══ Verilen Alıntı
YENİ İŞYERİ STANDARTLARI ORTAYA ÇIKIYOR
Randstad’ın hazırladığı Workmonitor 2025 raporu, yeni bir “işyeri standardı” oluştuğunu gösteriyor. Avrupa, Asya Pasifik ve Amerika’daki 35 pazarda 26.000’den fazla çalışanla gerçekleştirilen araştırma, zorlu ekonomik koşullar ve teknolojik yeniliklere rağmen yeteneklerin çok yönlü beklentilerinin sürdüğünü ve işyerinin geleceğini yeniden şekillendirdiğini ortaya koyuyor. İlk kez iş-yaşam dengesi, %83’e karşı %82 oranıyla ücretlerin önüne geçiyor. Türkiye’de ise bu oran %90’a karşı %88 ile global verilerin üstünde. Rapor, yeteneklerin kişiselleştirmeye, topluluğa ve beceri geliştirmeye odaklandığını gösteriyor; işverenlerin bu ihtiyaçlara kulak vermesi gerektiği belirtiliyor.
İŞYERİ ORTAMI VE HAREKETLİLİK TALEPLERİ
Yetenekler, beklentileri karşılanmadığında harekete geçiyor; katılımcıların %45’i daha iyi iş koşulları için mücadele ettiklerini ifade ediyor. Globalde çalışanların %44’ü, Türkiye’de ise %41’i işyerlerinin toksik bir atmosferde olduğunu düşündükleri için işten ayrıldı. Türkiye’deki katılımcıların %42’si esnek çalışma talepleri yerine getirilmediği için işinden ayrıldı. Raporda, yeteneklerin işyerlerinin kendi değerleri ile uyumlu olmasını bekledikleri ve katılımcıların %29’unun liderleriyle aynı görüşte olmadıkları için işten ayrılmayı düşündükleri kaydediliyor. Katılımcıların yarısı (%48) ise şirketin sosyal ve çevre ile ilgili değerlerini paylaşmadığı takdirde işi kabul etmeyeceklerini ifade ediyor. Bu oran Türkiye’de %63 ile çok daha yüksek bir seviyeye ulaşıyor.
════
══ Kayıtlar
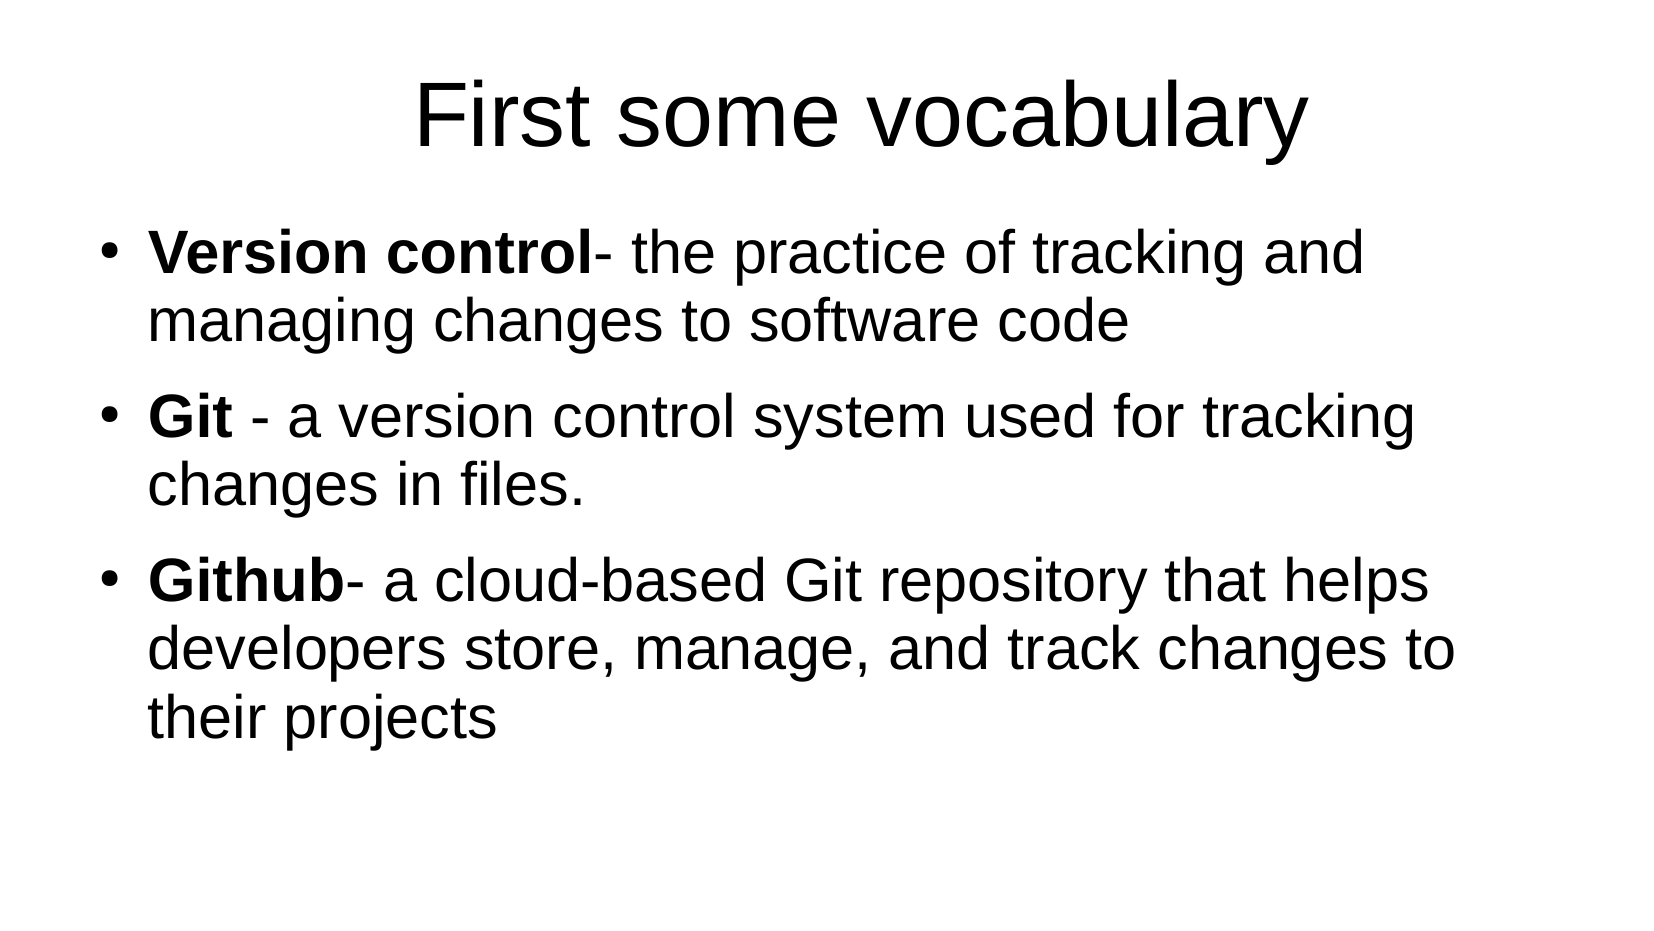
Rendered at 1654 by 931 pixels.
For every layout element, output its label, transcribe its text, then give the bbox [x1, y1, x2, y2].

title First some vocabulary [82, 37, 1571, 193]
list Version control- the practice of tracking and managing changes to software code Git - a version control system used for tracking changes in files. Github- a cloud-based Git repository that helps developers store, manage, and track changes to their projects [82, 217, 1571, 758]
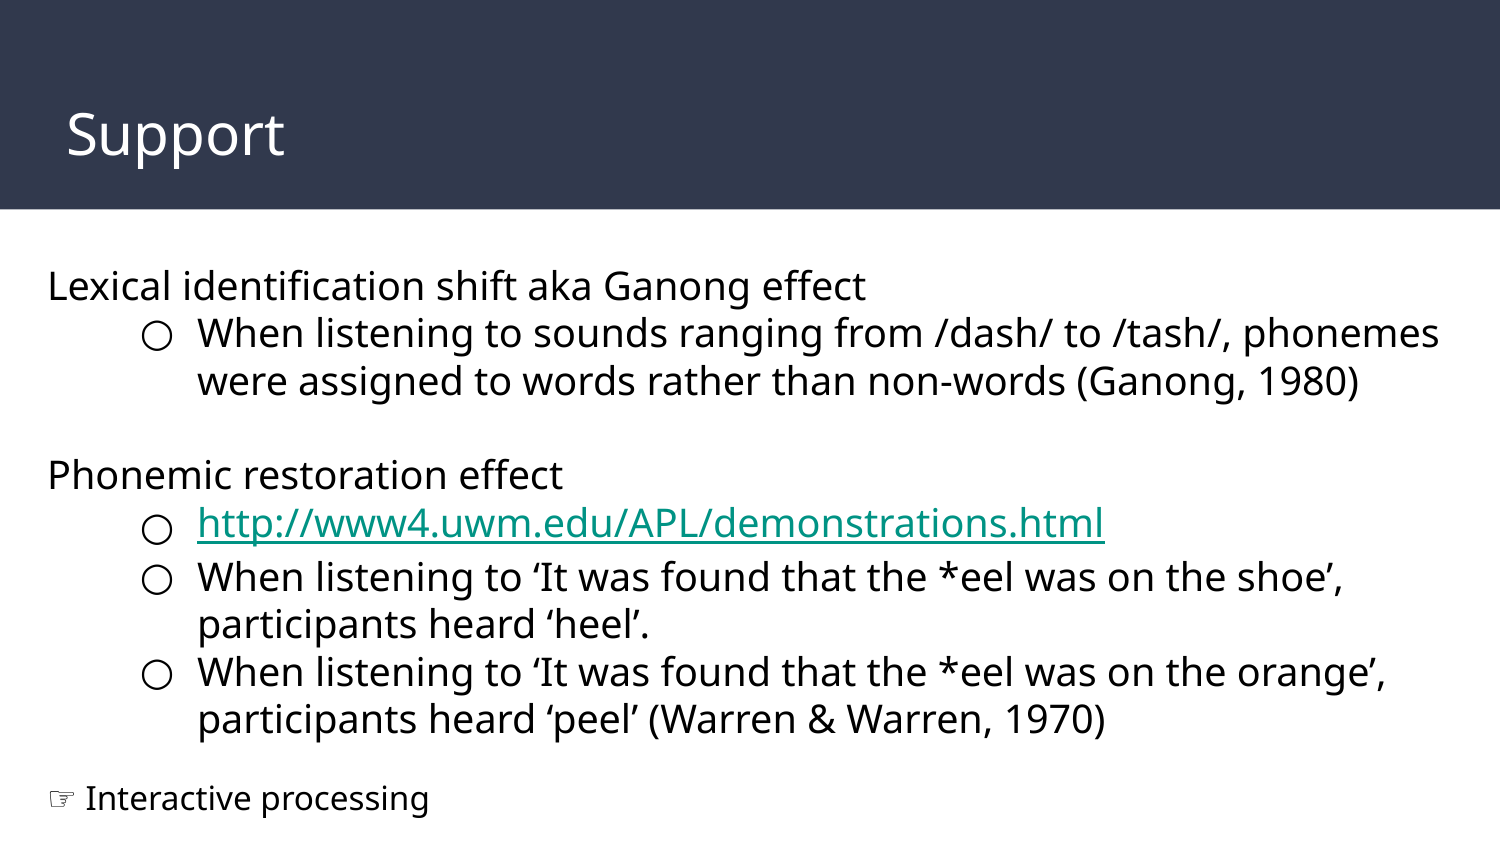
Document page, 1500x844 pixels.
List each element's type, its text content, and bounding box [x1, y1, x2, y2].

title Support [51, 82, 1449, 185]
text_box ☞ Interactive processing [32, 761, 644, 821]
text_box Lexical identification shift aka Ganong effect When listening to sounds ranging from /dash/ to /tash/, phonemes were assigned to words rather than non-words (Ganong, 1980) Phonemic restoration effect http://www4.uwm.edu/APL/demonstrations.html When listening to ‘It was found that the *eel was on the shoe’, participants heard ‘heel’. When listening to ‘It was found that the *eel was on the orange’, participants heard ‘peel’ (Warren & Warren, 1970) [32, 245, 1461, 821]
════
══ Kayıtlar
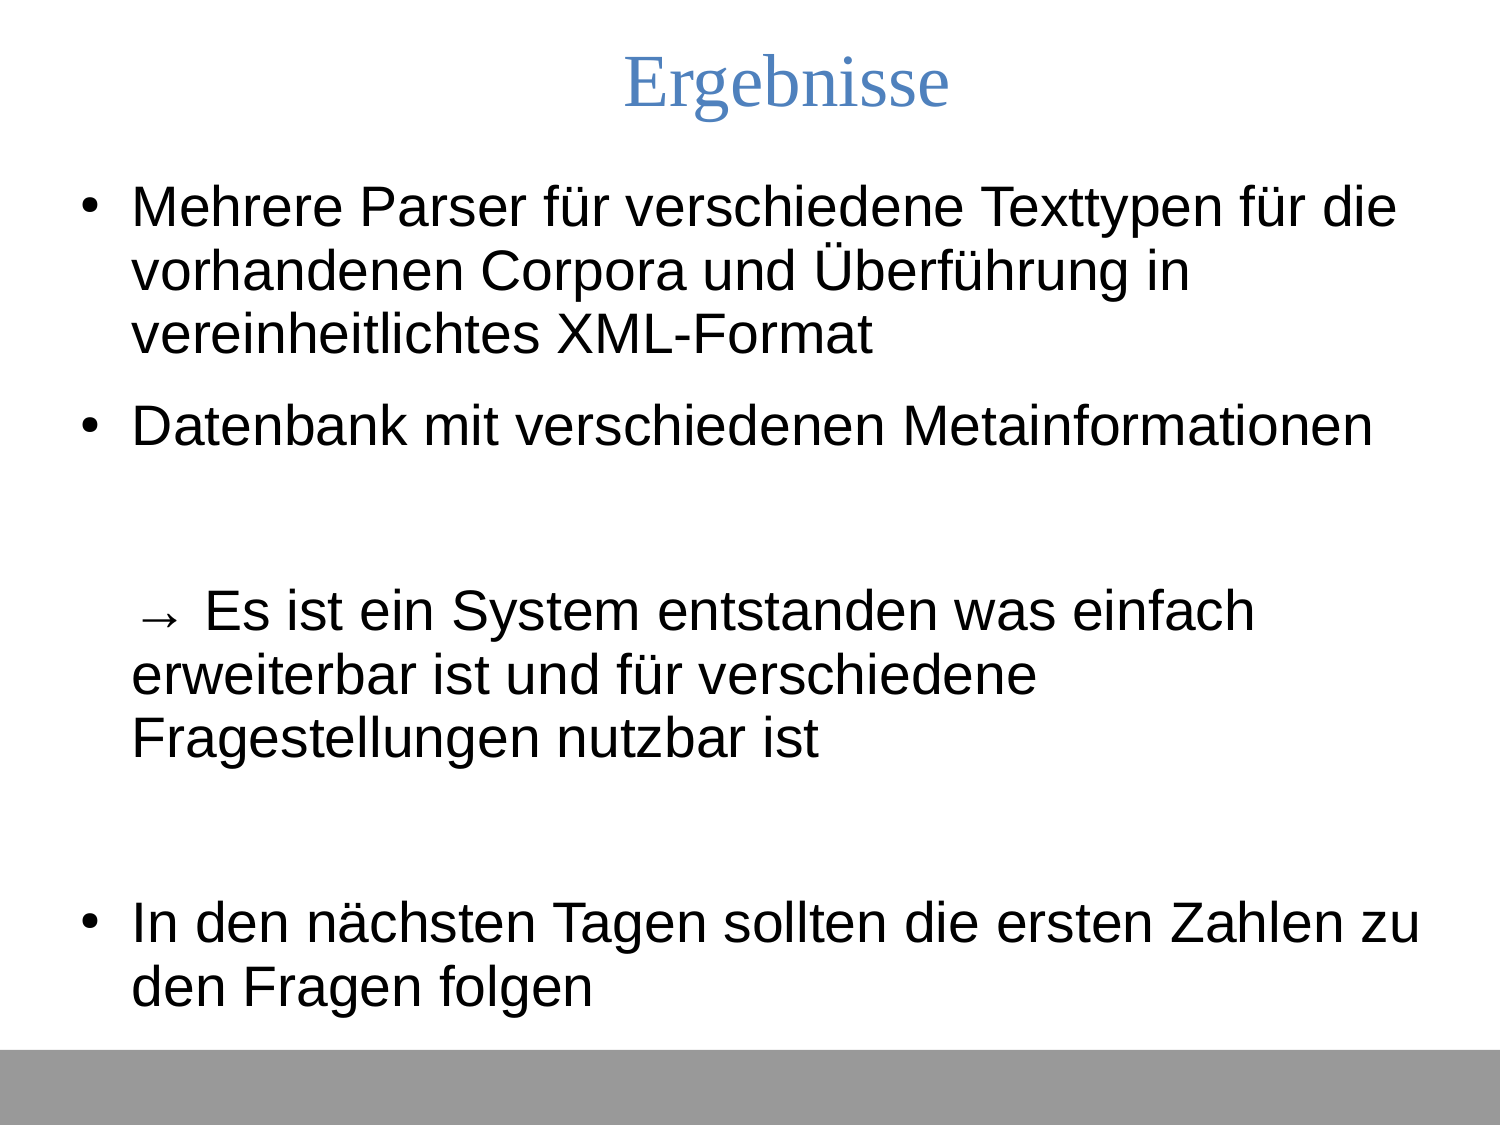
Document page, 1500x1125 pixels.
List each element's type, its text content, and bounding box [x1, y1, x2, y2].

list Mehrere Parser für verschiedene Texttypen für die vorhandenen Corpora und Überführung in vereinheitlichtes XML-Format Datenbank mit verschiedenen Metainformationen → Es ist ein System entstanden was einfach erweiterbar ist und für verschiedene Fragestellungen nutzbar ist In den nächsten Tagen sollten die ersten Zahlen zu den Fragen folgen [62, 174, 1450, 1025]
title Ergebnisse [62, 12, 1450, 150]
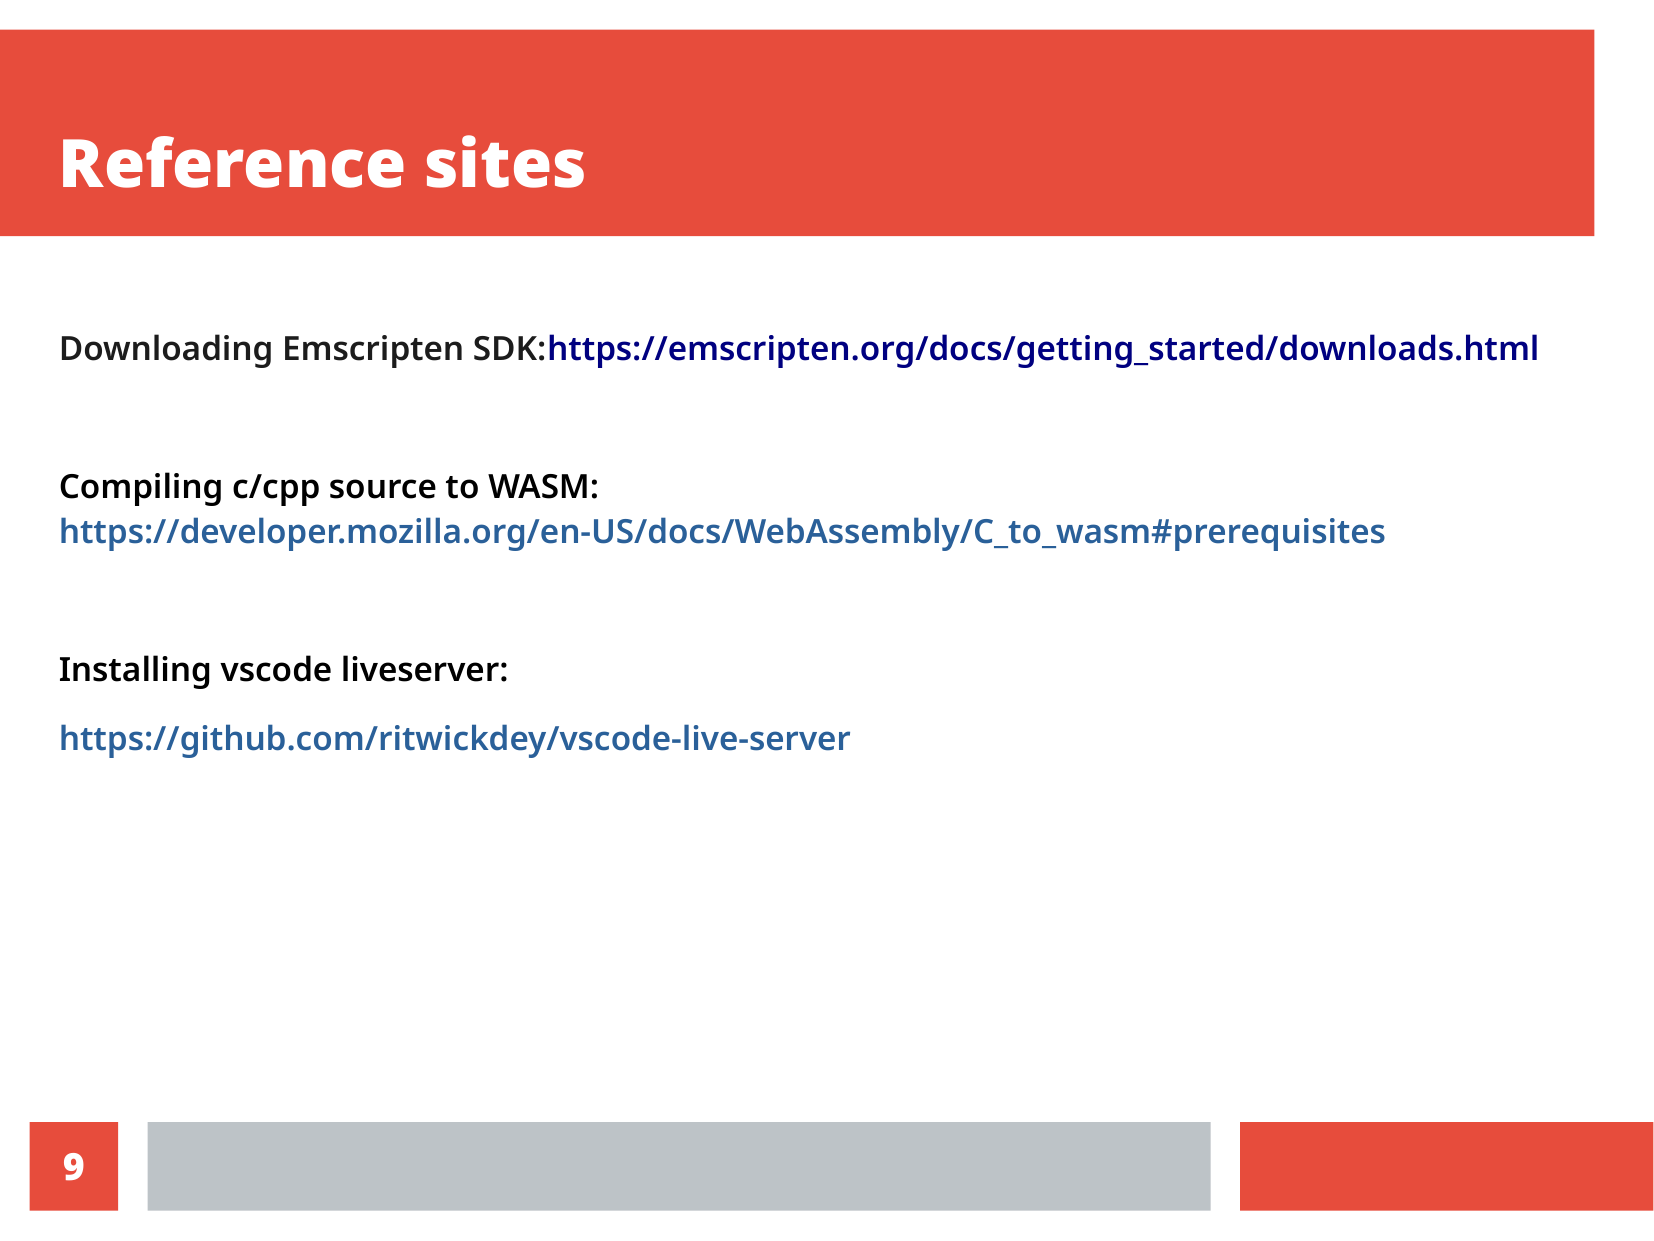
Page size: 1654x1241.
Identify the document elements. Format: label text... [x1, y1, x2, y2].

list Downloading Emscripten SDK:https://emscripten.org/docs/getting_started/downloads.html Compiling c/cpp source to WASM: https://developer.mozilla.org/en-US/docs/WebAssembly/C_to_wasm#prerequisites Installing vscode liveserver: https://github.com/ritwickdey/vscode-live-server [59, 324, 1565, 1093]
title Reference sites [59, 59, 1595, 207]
════
Hedefler:
1. Workmonitor 2025 metninde Türkiye için verilen tüm yüzde oranlarını sıralayın.
2. Lütfen Workmonitor 2025 metninin "YENİ İŞYERİ STANDARTLARI" sözleriyle açılıp "vermesi gerektiği belirtiliyor." ile kapanan bölümünü harfi harfine yazın.

Cevaplar:
1. %90, %88, %41, %42, %63

2.
YENİ İŞYERİ STANDARTLARI ORTAYA ÇIKIYOR
Randstad’ın hazırladığı Workmonitor 2025 raporu, yeni bir “işyeri standardı” oluştuğunu gösteriyor. Avrupa, Asya Pasifik ve Amerika’daki 35 pazarda 26.000’den fazla çalışanla gerçekleştirilen araştırma, zorlu ekonomik koşullar ve teknolojik yeniliklere rağmen yeteneklerin çok yönlü beklentilerinin sürdüğünü ve işyerinin geleceğini yeniden şekillendirdiğini ortaya koyuyor. İlk kez iş-yaşam dengesi, %83’e karşı %82 oranıyla ücretlerin önüne geçiyor. Türkiye’de ise bu oran %90’a karşı %88 ile global verilerin üstünde. Rapor, yeteneklerin kişiselleştirmeye, topluluğa ve beceri geliştirmeye odaklandığını gösteriyor; işverenlerin bu ihtiyaçlara kulak vermesi gerektiği belirtiliyor.